Following our article on graphic hardware accelerated solution for the cloud we would like to come back on the cloud gaming landscape today to grasp its progress 2 years now from its first introduction. Cloud gaming buzzed the game industry during the last GDC with both the launch of the NVIDIA GAAS (Game As A Service) platform and the SHINRA tech demo showing what the potential of the technology is all about. While the technical paper is not new, its implementation in a business model and service is somewhat a challenge crossing all the layers of the industry from a low level tech point of view involving B2B solution to the very end leaf of the consumption pattern of its B2C model. We would like in this article to cover the main change involved in those layers.
The term “cloud gaming” is today often confused with the side service offered in the cloud from game console makers. For instance the strong shift to the cloud showcased by Microsoft for its XBox user service. Those extra storage solution, account management or sharing solution even deeply infused in the gaming platform are not cloud gaming, so we would like to focus on the GAAS, first introduced by NVIDIA 2 years ago during the GDC 2013. The concept of GAAS is fairly simple: forward user game pad inputs to the cloud then stream the resulted screen back to his screen. By abstracting the hardware layer GAAS also abstract the specification limit of the device. So any H.264 or like enabled hardware is a potential console-like AAA game device, including smartphone, tablet and smart-TV without any need to install nor download. But as attracting the idea is, and as pointed out by Jen-Hsun Huang during the GDC 2015 everything about the clouds often turn out to be a tricky challenge.
. GRID First introduction in 2013. © NVIDIA
Hardware layer
As an implementation, GAAS has to be done on the top of a virtual layer of hardware that allow GPU workload. Three options are actually offered by virtualization vendors: full virtual GPU (or vGPU), dedicated GPU or shared GPU. Only the last 2 make sense from a game UX point of view due to latency concerns, then only the last one make sense from a business model point of view.

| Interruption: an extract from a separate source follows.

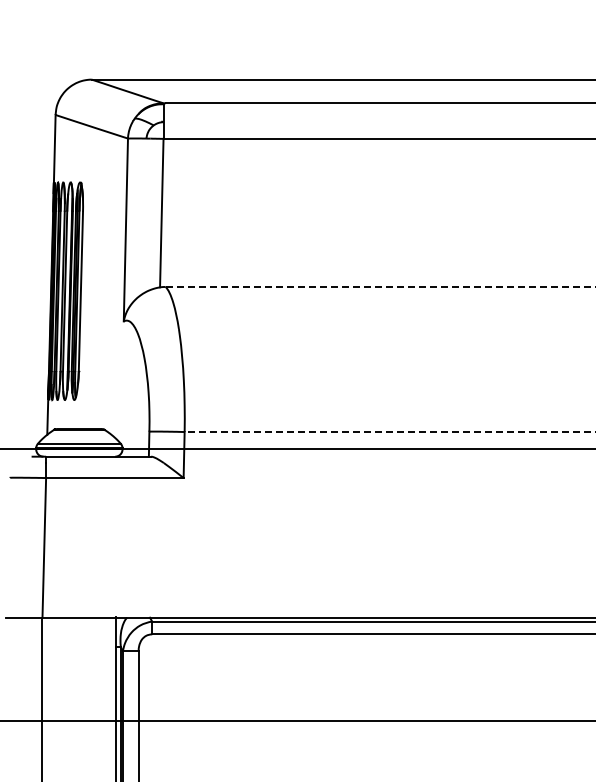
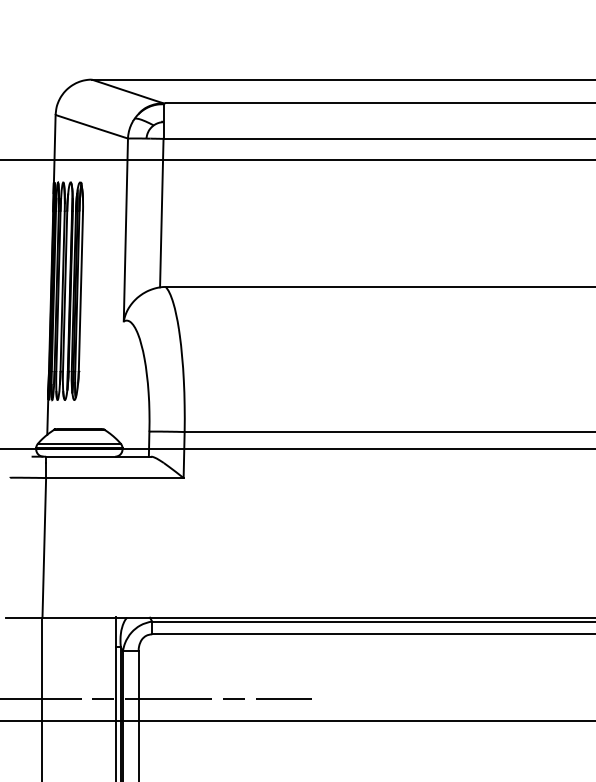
line at (297, 159): none -> present
line at (380, 286): dashed -> solid
line at (389, 432): dashed -> solid
line at (156, 699): none -> present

But scalability of shared GPU is not as easy as the CPU one due to shared memory bottleneck across GPU cluster and synchronization of the parallel task. Actual Graphic card architecture allow a fix amount of physical per-card user and effort are made by GPU vendors to allow full virtualization of the GPGPU workload: AMD offers the SKY technology where NVIDIA offers its GRID solution. Then an other option would make sense: to get rid of this “physical GPU cluster on top of CPU cluster” challenge that represent GPGPU in the cloud by sandboxing all computing task on a CPU based cluster. For instance using a Intel Phy based cluster. But as we will see with the business perspective, middleware and game engine already fostered cloud gaming in a GPU based infrastructure.
Cloud Layer
The direct clients of the cloud gaming infrastructure are game publishers. The design behind game execution is more like a render-farm blueprint than a real scaled and balanced database software. From a cloud management, gaming is all about GPU local memory versus global memory management. Game experience also means optimization of this process and by means using GPU vendors provided middleware.
© 2011-2015 VirtualizationMatrix.com
Development layer
Game engine doesn’t actually provide any compile time optimization targeting the cloud. We are not talking about low-level optimization as the virtualization layer doesn’t take advantage of any of it. So 2 options are left to game studio: The first one is implementing actual title almost right out of the box in the cloud. This is obviously cost-free but doesn’t take any advantage of the cloud platform like scaling any of its features: open game world, multi-users, etc… The second would be a complete support from both the cloud and hardware vendor for this very custom target that represent the cloud, somehow on a title basis.
Business layer
Certainly the most interesting challenge in cloud gaming are the B2B alliances behind a solution. There are actually two main pattern in the cloud gaming ecosystem today. In one hand you have this “on the top of game industry” move driven by NVIDIA that force the switch to the cloud without any strong need of re-factoring the product. This is appealing for a short term point of view where industry players can find their place in this new market. But it is limited to the short term as cloud gaming can only be appreciated with the scale it represents, and this do need re-factoring the development of the product. In an other hand we have already cloud ready technologies specialized in the game industry like SHINRA, allowing the full power of the cloud but requiring first a cloud specific design and implementation. This last move is more middle/long-term oriented but showcase even today what the future of gaming is all about.
To illustrate those two scopes we will focus on two main players, each representing a clear approach of those strategies: NVIDIA and SQUARE ENIX. Please read “Cloud Gaming in real world: NVIDIA and SHINRA” here.
User layer
Obvious benefit from an UX is the cut of download and install process. “Click and play” is certainly one of the key factor of the cloud success. It also means that user will want to “taste” the product on the fly before buying. The actual music and app store are very close to what cloud gaming can offer to gamers. Then, from a pure game UX perspective we have massive online multi-users game yet to be defined as none of the game today showcase the amount of user that the cloud can handle. Same about massive IA agent amount, monumental physic based environment to say the least, promising bright future for this stronger and stronger industry.